Çalışmalarından etkilendiğim üzerinde düşündüğüm çok fazla fotoğrafçı var. Bunlardan ilki Alex Webb, onun ışık, geometri, öğe dağılımları ve renkleri kullanış biçimleri beni çok etkiliyor. İkinci isim Trent Parke, yine ışık kullanımı konusunda Trent Parke fotoğraflarını çok önemsiyorum. Üçüncü sıradaki fotoğrafçı ise Josef Koudelka, bence Koudelka’nın fotoğraflarındaki geometri kullanımı çok önemli fotoğraf dersleri içeriyor. Bu isimler dışında Saul Leiter, William Egglestone, Marc Riboud, David Alan Harvey çalışmalarından ilham aldığım diğer usta fotoğrafçılar. Günümüzde yurtdışında aktif bir biçimde fotoğraf çeken Arek Rataj, Matteo Sigolo, Sasikumar Ramachandran, Tavepong Pratoomwong, Swapnil Jedhe, Vineet Vohra, Fabian Schreyer, Yassine Alaoui Ismaili, Navin Vitsa, Ash Nolo,Dirty Harry gibi fotoğrafçıların çalışmalarını sıkı takip etmeye çalışıyorum.

Günümüzde fotoğrafçılık mesleğinden para kazanılıyor ve bu kişilerin çoğunluğu kendi istedikleri yolda olmanın keyfindeler. Peki, sizin fotoğrafın bu alanına yaklaşımınız nasıl?

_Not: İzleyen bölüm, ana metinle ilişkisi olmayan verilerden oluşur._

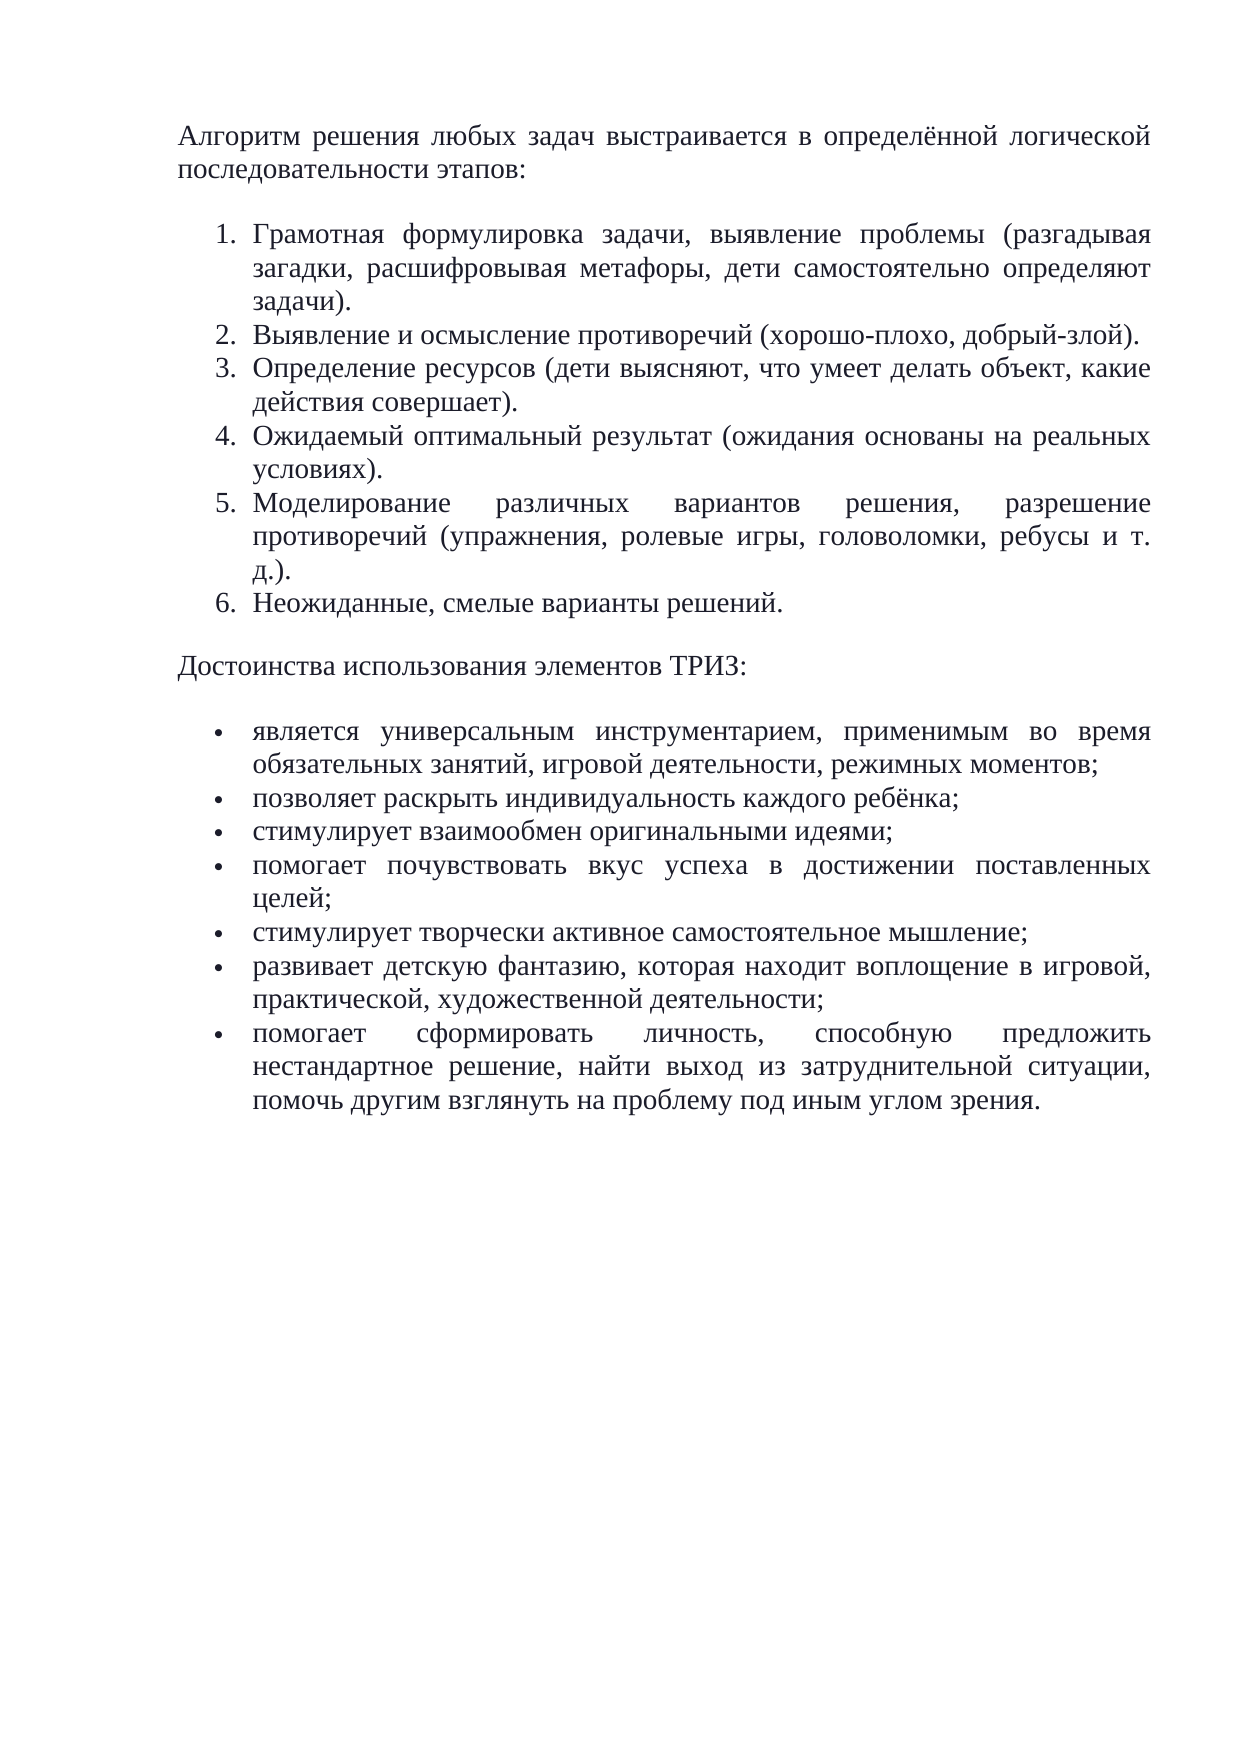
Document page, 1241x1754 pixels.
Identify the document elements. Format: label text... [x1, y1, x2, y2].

İnsanlar mutlu oldukları gibi yaşamalılar. Ben fotoğrafın insan hayatına olan mental katkılarını daha çok önemsiyorum. Belki çoğu para ile satın alınamayacak faydalardır. Sanat üretimi sanatçı üzerinde psikolojik bir rahatlama, günlük yaşamın stresinden biraz uzaklaşma gibi faydalar sağlıyor. Fotoğraf arayışı, çevremizdeki güzelliklerin peşinde koşup, onları görsel bir evraka dönüştürme çabası içeriyor. Bu çaba daha sonrasında günlük yaşamımızda da bir alışkanlığa dönüşüyor ve daima güzeli aramaya iyi olanı görmeye doğru bizi yöneltiyor. Fotoğraf üretimi sırasında kullanılan yaratıcılık, zihnimizi geliştiriyor. Fotoğraf çekerken bağımsız olmak ve bu duyguları doya doya yaşamak isterim. Fotoğraftan para kazanmak; fotoğrafın bu duygularından ve kazanımlarından vazgeçmeme neden olacaksa; ben bunu kabul edemem. Fakat benim fotoğraf yaşamıma kaynak oluşturabilecek ve fotoğrafa duyduğum tutkuya müdahale etmeyecek bir maddi kazanım, fotoğraf üretimimi ve imkanlarımı arttırabileceği için tercih edebileceğim bir gelir kaynağı olabilir.